Reference Number: 51
The formation of resistant starch (RS) in bread products was evaluated in vitro in relation to the processing conditions. The impact of the particular baking conditions applied to pumpernickel bread was investigated as well as the presence of malt and sourdough acids, commonly present in such bread. Also studied was the potential effect of including wholemeal barley from a high-amylose genotype. In some bread, the rate of hydrolysis of the potentially available starch fraction was evaluated by an in vitro procedure. A low-temperature, long-time baked product (20 h at 120 °C) contained significantly higher amounts of RS (5.4%, starch basis) than a corresponding ordinary baked bread (40min at 200 °C) (3.0%, starch basis). Addition of lactic acid increased RS recovery further (6.6% starch basis), whereas malt had no impact on RS yield. The highest level of RS was noted in a long-time baked bread based on high-amylose barley flour (7.7%, starch basis). In contrast to all other products, this bread also displayed a lowered rate of amylolysis of the non-RS fraction (hydrolysis rate index = 68). It is concluded that exchanging ordinary baking conditions for pumpernickel baking, particularly in the presence of certain organic acids, may substantially increase the RS content.

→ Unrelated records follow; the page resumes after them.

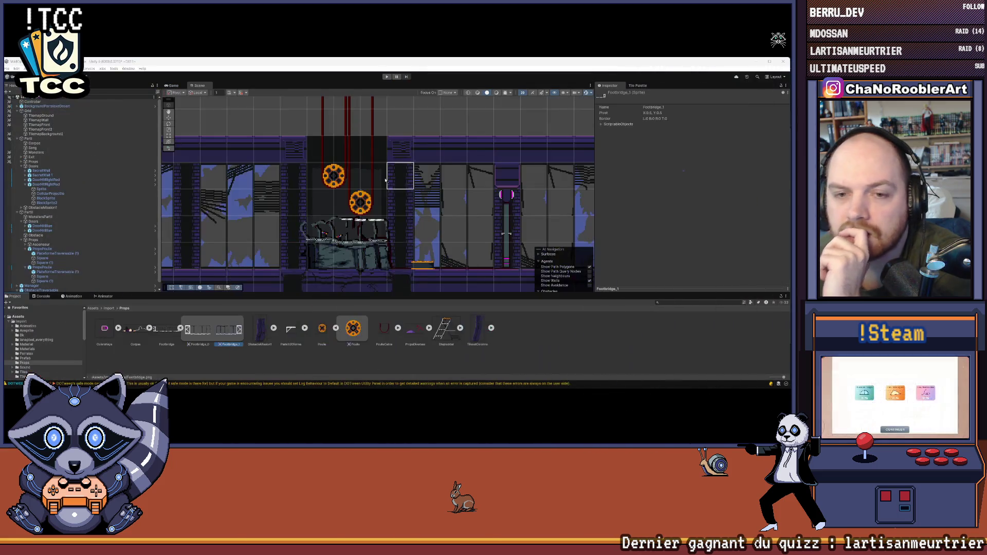
pyautogui.moveTo(331, 207); pyautogui.dragTo(296, 284)
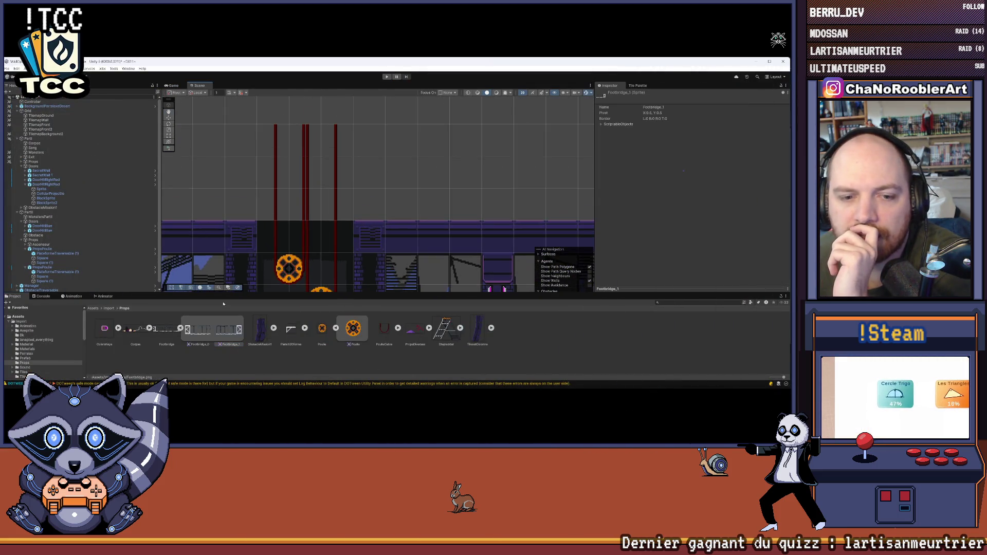
pyautogui.click(26, 249)
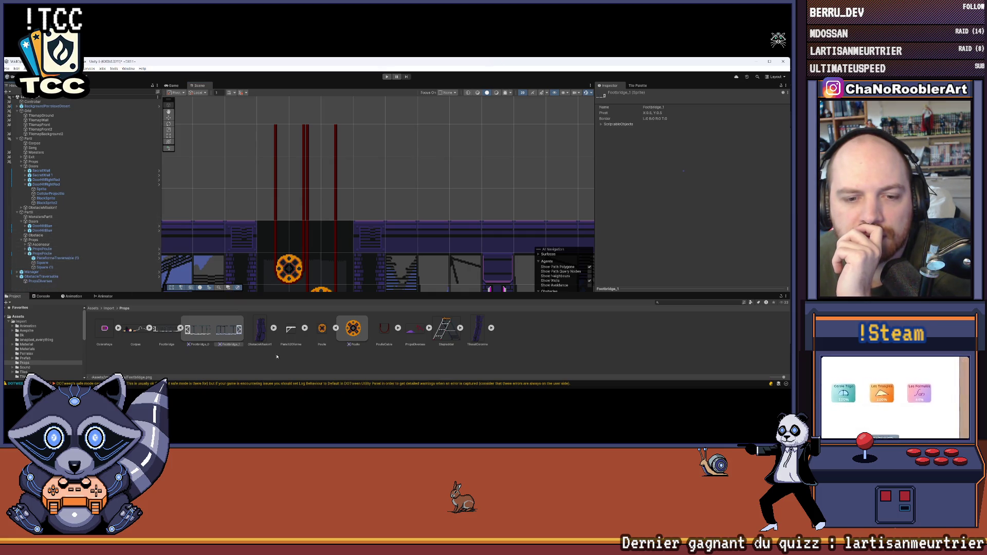
pyautogui.moveTo(635, 389)
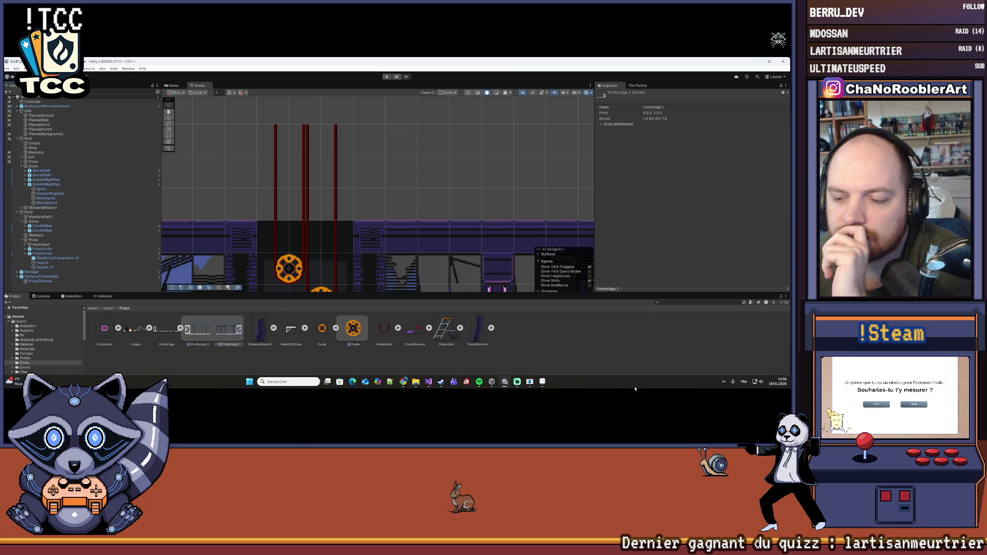
pyautogui.click(543, 381)
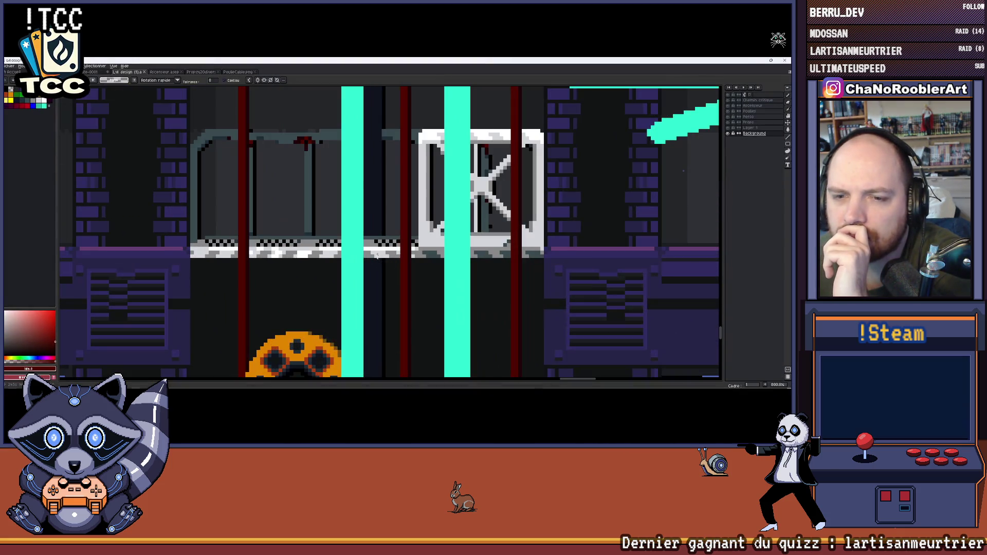
# Pan the sketch's route arrows around the lift shaft, then close Aseprite.
pyautogui.scroll(-7, 381, 244)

SIGNIFICANCE OF THIS STUDY
Cereal products are the most important sources of starch in the diet and large amounts of starch escape digestion and absorption in the human small intestine and are fermented our gut microbes to release beneficial compounds called short chain fatty acids. Such starches that cannot be broken down by us humans but can only be broken down by our gut microbes is commonly referred to as resistant starch (RS). Resistant starches play an important role in bulking up faeces and acting as a source of food to our microbes. Owing to the formation of short chain fatty acids during the breakdown or fermentation of resistant starches and bulking up faeces, these starches may have an important role in preventing colon cancer. Cereal grains contribute to a large amount of these resistant starched to our diet. The current paper showed that a prolonged baking process enhanced the levels of resistant starch in baked breads and the addition of lactic acid bacteria (sourdough fermentation) increased the levels of resistant starches by 6%.